Notes from Windward: #66
End of July Progress report
shade cloth, door, shelves and more
Once the new entrance had walls and a roof, it was time to install a door. In keeping with our goal of re-using as many things as we can when working on sustainability projects, we refinished and installed a door that I was able to salvage as it was on its way to the dump. It's more work to build to fit and Sarah put a good deal of time in on scraping off the old paint and applying new, but the result is a good, solid mahogany door that swings smoothly, latches securely and is definitely peacock proof.
the entrace gets a door
Vermadise is a passive design structure, so instead of using energy consuming fans for cooling, we went another way by installing a special slotted track to secure the plastic covering that keeps in the heat during most of the year. The track allows us to easily disengage the plastic and roll it back out of the way without damaging it. That way, as soon as the heat of summer is past, we can unroll the plastic back over the frames, snap it back into the track, and we're ready for cold weather.

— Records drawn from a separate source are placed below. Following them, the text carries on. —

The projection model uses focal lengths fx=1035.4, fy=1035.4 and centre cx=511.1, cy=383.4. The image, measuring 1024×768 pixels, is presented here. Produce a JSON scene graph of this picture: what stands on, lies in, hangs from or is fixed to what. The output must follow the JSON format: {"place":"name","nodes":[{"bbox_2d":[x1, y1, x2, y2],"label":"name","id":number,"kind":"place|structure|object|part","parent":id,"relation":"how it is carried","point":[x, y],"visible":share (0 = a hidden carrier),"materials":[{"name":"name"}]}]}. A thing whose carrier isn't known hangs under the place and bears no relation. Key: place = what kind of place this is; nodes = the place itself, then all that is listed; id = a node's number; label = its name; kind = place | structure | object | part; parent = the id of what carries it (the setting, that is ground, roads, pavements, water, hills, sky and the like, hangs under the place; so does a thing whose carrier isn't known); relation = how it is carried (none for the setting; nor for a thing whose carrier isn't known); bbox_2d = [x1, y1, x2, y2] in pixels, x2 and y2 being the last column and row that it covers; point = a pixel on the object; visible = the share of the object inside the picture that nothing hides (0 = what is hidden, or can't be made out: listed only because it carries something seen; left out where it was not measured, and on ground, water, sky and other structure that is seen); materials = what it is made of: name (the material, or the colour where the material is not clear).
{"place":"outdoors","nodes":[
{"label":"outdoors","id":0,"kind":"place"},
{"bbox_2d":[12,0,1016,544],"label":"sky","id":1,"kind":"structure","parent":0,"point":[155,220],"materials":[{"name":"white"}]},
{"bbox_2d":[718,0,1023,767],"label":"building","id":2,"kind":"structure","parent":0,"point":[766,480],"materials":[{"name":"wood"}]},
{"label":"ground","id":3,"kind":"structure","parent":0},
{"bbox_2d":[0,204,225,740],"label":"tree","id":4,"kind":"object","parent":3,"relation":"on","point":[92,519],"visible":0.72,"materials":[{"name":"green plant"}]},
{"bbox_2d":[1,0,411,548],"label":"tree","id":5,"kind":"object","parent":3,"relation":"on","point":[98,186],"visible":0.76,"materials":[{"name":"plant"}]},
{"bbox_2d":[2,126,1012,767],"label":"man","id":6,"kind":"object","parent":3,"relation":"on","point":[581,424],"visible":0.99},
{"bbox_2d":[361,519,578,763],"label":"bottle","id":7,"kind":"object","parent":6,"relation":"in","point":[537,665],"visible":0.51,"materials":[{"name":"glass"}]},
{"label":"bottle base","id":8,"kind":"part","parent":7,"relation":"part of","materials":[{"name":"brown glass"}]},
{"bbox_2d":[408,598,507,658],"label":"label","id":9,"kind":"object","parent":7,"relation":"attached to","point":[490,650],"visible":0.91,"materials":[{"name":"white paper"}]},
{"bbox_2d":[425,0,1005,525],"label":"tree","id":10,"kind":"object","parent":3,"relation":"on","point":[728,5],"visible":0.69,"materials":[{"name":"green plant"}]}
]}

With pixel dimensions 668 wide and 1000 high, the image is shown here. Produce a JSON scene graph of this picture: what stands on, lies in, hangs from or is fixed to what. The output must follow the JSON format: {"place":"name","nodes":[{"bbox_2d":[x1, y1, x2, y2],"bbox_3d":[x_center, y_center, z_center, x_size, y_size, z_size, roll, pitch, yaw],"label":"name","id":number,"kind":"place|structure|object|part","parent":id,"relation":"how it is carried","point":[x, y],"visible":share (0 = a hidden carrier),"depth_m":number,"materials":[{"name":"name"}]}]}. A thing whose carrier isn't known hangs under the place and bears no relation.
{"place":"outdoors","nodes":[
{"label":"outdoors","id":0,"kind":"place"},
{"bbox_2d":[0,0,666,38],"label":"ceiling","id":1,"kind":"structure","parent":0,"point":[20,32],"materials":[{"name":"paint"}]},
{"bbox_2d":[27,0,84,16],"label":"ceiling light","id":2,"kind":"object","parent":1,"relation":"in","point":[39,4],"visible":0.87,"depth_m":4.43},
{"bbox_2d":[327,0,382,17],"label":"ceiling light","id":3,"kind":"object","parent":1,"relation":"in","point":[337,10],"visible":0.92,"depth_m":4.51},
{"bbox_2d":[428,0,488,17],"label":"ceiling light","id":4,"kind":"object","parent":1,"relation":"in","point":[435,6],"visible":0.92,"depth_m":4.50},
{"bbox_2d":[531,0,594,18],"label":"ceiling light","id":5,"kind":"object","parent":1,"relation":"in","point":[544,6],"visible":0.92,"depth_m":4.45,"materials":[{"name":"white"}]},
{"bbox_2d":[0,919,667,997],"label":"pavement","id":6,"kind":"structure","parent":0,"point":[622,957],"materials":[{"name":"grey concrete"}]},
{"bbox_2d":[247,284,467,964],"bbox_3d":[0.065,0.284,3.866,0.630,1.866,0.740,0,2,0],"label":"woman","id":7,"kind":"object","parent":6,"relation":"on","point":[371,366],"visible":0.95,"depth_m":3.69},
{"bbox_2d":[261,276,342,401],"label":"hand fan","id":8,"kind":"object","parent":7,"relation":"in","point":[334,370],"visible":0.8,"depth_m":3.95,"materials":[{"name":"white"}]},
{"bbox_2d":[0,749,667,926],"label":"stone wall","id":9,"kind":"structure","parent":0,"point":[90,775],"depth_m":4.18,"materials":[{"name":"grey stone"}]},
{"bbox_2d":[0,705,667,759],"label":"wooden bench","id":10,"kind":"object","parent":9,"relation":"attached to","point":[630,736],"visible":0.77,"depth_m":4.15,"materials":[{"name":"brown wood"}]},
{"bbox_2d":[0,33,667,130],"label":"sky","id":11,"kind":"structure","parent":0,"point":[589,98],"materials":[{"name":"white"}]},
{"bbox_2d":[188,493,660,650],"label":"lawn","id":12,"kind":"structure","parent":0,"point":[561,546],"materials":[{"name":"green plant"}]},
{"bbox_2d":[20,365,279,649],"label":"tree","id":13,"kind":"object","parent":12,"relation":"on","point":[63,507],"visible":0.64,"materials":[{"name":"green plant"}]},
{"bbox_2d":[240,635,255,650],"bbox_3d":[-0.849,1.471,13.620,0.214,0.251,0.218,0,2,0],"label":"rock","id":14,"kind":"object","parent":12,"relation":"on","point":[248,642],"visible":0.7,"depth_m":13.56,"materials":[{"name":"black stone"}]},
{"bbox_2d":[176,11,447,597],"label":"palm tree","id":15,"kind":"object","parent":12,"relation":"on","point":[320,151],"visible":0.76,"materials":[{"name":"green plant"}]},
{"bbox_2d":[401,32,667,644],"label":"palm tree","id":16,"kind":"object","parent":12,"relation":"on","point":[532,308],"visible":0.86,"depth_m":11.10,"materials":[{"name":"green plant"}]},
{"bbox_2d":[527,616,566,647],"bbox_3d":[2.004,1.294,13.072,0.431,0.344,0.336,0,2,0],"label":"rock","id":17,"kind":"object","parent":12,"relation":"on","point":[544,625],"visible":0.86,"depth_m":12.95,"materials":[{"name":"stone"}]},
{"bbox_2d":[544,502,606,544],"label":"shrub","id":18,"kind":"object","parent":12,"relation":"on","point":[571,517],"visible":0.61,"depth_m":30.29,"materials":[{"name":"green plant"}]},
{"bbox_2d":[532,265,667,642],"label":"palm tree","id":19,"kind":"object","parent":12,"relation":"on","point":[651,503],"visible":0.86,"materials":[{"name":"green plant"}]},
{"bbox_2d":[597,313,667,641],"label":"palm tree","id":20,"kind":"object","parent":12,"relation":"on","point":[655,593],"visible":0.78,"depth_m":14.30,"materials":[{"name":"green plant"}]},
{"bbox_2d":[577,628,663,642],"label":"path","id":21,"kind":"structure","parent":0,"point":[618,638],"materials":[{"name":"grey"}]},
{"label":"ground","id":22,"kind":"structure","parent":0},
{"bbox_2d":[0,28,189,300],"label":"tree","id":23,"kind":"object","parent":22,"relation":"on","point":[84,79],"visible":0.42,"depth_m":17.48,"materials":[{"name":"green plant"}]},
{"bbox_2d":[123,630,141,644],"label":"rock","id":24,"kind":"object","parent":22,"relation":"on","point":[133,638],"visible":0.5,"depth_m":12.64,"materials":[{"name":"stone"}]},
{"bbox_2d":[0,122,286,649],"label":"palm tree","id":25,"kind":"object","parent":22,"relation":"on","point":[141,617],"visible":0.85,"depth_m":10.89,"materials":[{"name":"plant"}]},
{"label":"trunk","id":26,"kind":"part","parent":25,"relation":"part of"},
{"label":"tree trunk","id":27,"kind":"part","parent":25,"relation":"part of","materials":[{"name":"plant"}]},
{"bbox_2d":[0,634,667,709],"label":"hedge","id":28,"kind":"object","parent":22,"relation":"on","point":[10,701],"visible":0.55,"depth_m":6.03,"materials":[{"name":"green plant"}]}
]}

Sarah and Virgil roll the plastic cover back out of the way
During the summer we have to strike a balance between keeping the plants growing, and keeping the rabbits and earthworms from getting too hot. We do that by covering Vermadise with shade cloth. This keeps out part of the sunlight, but lets enough through so that the plants keep growing, and there's no heat buildup because the hot air rises up through the shade cloth.
Jacki and Virgil finish attaching the shade cloth
This summer we're experimenting with summering a variety of plants in Vermadise ranging from your standards such as tomatoes to the more unusual varieties such as bok choy and okra. These are being grown in containers on grates over the earthworms; that way water from the plants drips down and keeps the earthworm beds moist -- in effect, using the water twice. This is one of the ways that Vermadise is addressing the challenge of growing vegetables using less water than traditional gardening techniques.
growing a variety of vegetables in containers over the worms
In another corner of Vermadise, Virgil has been assembling the part needed for our micro-aquaponics unit. The purpose of this unit will be to provide us with experience at getting the nutrients balanced, maintaining the pH and the simple mechanics of getting the water cycling correctly.